As per Barron’s report, Goldman Sachs is considering derivatives trading with bitcoin as well as other cryptocurrencies via a potential partnership with cryptocurrency exchange FTX.
The president of FTX’s U.S. division Brett Harrison in an interview with Barron’s stated that they have various FCMs [futures commission merchants] already devoted to blending technologically with the exchange. I’m sure you can think of a few big ones.
According to reports, FTX is seeking a license modification from the Commodities Futures Trading Commission (CFTC) that would allow it to function as both a cryptocurrency exchange and an intermediary for leveraged derivatives trading (FCM). Surprisingly, institutions such as Goldman Sachs currently hold this position.

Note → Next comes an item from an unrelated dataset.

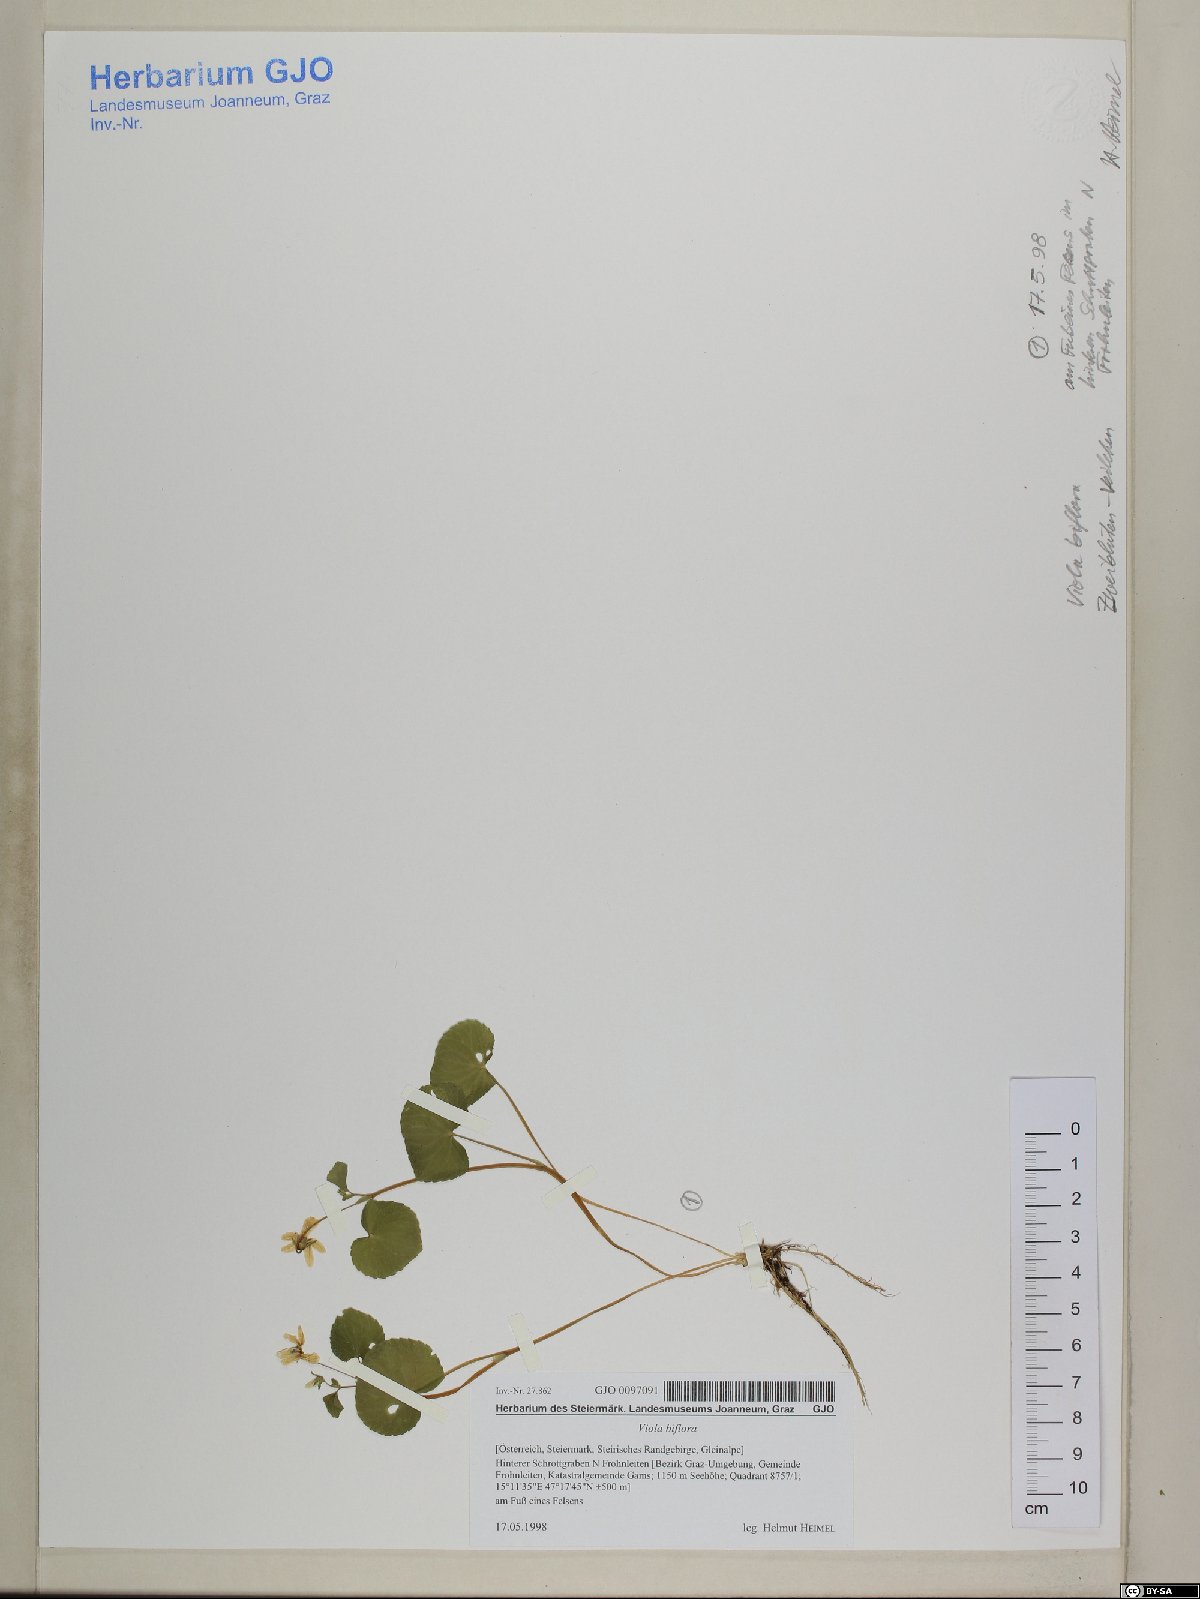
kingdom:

This represents a significant shift in the wind, with institutions that would previously have handled counterparty transactions with leverage now turning to other, more experienced service offerings. According to the report, FTX appears to be absorbing some of the market shares of those who were previously considered direct competitors on Wall Street.
If FTX is successful in this endeavor, it threatens to eliminate the need for intermediaries such as Goldman Sachs by providing derivatives in-house rather than requiring the cooperation of another financial institution. The Futures Industry Association, which represents many of the intermediaries who would be affected, has expressed concern that FTX could expand beyond cryptocurrencies into other markets.
According to reports, the FTX integration could incorporate directly trading futures contracts, client intermingling, a possible on-ramp for Goldman to access the exchange, or offering capital top-ups (stock options to increase equity positions) for clients.